Identity Dixie
September 10, 2017
William F. Buckley was responsible for moving National Review away from its early stalwarts, such as Joe Sobran, Sam Francis, John O’Sullivan, Peter Brimelow and other nationalist and anti-immigration authors. He was largely silent during the gross attacks on Mel Bradford by Norman Podhoretz and his crew when Bradford was nominated by Reagan to head the NEH in 1980. He publicly attacked Pat Buchanan and Joe Sobran in the book-length screed, “In Search of Anti-Semitism”.
Below are a series of quotes from rightwing intellectuals on Buckley’s betrayals and purges, as well as, the decline of National Review.
With a friend like this, who needs enemies?
Joe Sobran on Bill Buckley: “His conservatism is a conservatism of image, show business, public relations, stock mannerisms; big words, anfractuous grammar, repetitious Latinisms, implying a depth that isn’t there.”
“In these episodes, Buckley’s genteel, Ivy League concern for fitting in always seemed to triumph over his more pugnacious (and ethnic) peers like Sam Francis, Sobran, and the entire gang that went on to form the American Conservative and Chronicles.”–Roman Dmowski
“Worse than merely moderating its conservatism, Buckley allowed National Review in the 90s to become the voice of unadulterated, bellicose neoconservatism.
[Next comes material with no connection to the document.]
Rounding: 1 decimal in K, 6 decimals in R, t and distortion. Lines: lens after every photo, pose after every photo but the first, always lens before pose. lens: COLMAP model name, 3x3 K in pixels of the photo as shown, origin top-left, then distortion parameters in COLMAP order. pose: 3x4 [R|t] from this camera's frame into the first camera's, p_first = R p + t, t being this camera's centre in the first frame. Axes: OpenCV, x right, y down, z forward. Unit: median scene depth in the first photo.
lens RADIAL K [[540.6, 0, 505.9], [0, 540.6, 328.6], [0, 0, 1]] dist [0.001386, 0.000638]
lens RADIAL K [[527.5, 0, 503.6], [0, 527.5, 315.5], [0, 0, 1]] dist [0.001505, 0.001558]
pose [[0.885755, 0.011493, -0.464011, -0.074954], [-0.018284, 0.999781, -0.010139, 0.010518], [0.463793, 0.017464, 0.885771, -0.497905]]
Gone were the Catholic “just war” theorists uneasy with contemporary “total war.” Gone was any intelligent criticism of Israel. Gone too was any intellectual criticism of our steady reinvention as a nation through sustained non-European immigration. To mention the latter fact in particular became taboo, even though, National Review as late as the 1970s openly opposed less dramatic social engineering initiatives like school bussing and the ERA.” —Roman Dmowski
On the wrong side of history, accurate meme title too.
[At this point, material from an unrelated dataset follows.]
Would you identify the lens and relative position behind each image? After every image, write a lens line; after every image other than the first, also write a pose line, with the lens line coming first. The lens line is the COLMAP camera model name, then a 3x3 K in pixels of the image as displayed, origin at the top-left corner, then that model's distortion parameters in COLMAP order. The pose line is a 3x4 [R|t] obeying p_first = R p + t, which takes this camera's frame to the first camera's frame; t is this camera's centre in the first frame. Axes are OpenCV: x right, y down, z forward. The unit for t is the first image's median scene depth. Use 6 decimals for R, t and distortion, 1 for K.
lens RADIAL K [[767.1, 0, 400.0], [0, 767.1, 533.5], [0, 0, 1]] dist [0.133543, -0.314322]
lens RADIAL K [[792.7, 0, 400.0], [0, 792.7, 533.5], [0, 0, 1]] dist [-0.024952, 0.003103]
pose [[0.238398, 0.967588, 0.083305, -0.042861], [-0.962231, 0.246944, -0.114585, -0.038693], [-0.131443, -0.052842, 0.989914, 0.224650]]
“And though it attracted intellectual sojourners, this movement for the most part was a strategy for fighting Communism combined with a cult of personality. That it later fell into the hands of New York social democrats, who had given themselves a partial facelift, is not surprising. What the neocons swallowed up was thin gruel, and if it was necessary to make it thinner while accepting new direction from the left, very little of substance was thereby lost…By now “conservative” foundations and publications have to carry out a double responsibility, cheering for the Republican Party or vilifying their Democratic rivals for government patronage; while genuflecting before neoconservative icons, who have all the freshness of Egyptian mummies. The shortcoming of my relevant works on these matters is that they don’t do full justice to a ludicrous “movement,” which is a collection of careerists who have tried to differentiate themselves from their counterparts in the Democratic Party. This non-movement did not start out as much but has managed to deteriorate nonetheless, as an effective force against the Left that it is trying to please while offering “moderate” opposition. But looking at the bright side, Mr. Buckley has gone through life making socially acceptable friends. As for the others, he has thrown every one of them off the bus.” —Paul Gottfried
“As I have mentioned before, a ‘castaway’ is someone like Robinson Crusoe who managed to save himself after the ship on which he was traveling was wrecked . . . It is not someone cast out or away from a ship. That is called being marooned (Ben Gunn in Treasure Island is an example, as was Alexander Selkirk on whom Crusoe is based). The word ‘castaway’ as applied to me by [Buckley] implies that the conservative movement was the ship in which I was traveling, that it wrecked and I survived.” —Sam Francis
“But not the least evidence of Buckley`s unmistakable effeminate streak was a viciousness that showed in his flouting of such comforting conventions—for example in his 1995 obituary of the libertarian economist Murray Rothbard, which the Mises Review`s David Gordon fairly described as “malicious spite.” Buckley`s rationale (presumably) was that those of us who live by opinion must be prepared to die by opinion. If so, in this area at least, I agree with him. Just as the gangsters in The Godfather reassured each other that their bloody clashes were just business, not personal, I`d say that my disagreement with Buckley was fundamentally political, although I do consider his character to have been among the most contemptible I have encountered in public life. However, in Buckley`s case, the political was personal and vice versa. It was his personal failings that ultimately accounted for the four-decade fizzle of his once-brilliant career—and for the fact that, regularly credited with the making of the modern conservative movement, he must also be indicted for its breaking.” – Peter Brimelow
“For all the sentimental back-slapping of Buckley by conservatives, what exactly are the accomplishments of the conservative movement in the past half-century? A smaller federal government? Fiscal responsibility? The protection and advancement of liberty and freedom? What are the lasting achievements of the conservative movement? An alternative media? Stopping America’s cultural slide to the far Left? The single most important beachhead for liberalism is the vice-like grip on our cultural and social institutions through public education and the mass media. Conservatives have punted to reverse what James Burnham once referred to as the “Suicide of the West.”–Kevin Lamb
Stopped nothing.
“Let’s make a list of people purged from (or gagged at) neocon National Review since its inception: Revilo Oliver, Russell Kirk, John O’Sullivan, Ann Coulter, Pat Buchanan, Murray Rothbard, Jared Taylor, Sam Francis, Joe Sobran, Chilton Williamson, Clyde Wilson, Thomas Fleming, Peter Brimelow, Edwin Rubenstein, Paul Gottfried, Steve Sailer, John Derbyshire, Robert Weissberg, etc…Looking at the names above, one can quickly see that National Review, over the years, has in essence purged all of its most talented writers. Since the function of National Review is not to confront the left but to police the right, as commenters have noted, it’s no surprise that National Review is repulsed by talent. National Review today is a three-ring circus of blathering fools like Jonah Goldberg or Ramesh Ponnuru, insane invade-the-world/invite-the-world interventionists like, well, almost everyone there, or non-entity fratboys like Rich Lowry. How many readers do they have left with IQs above 90?”
By the way, Buckley was a CIA agent.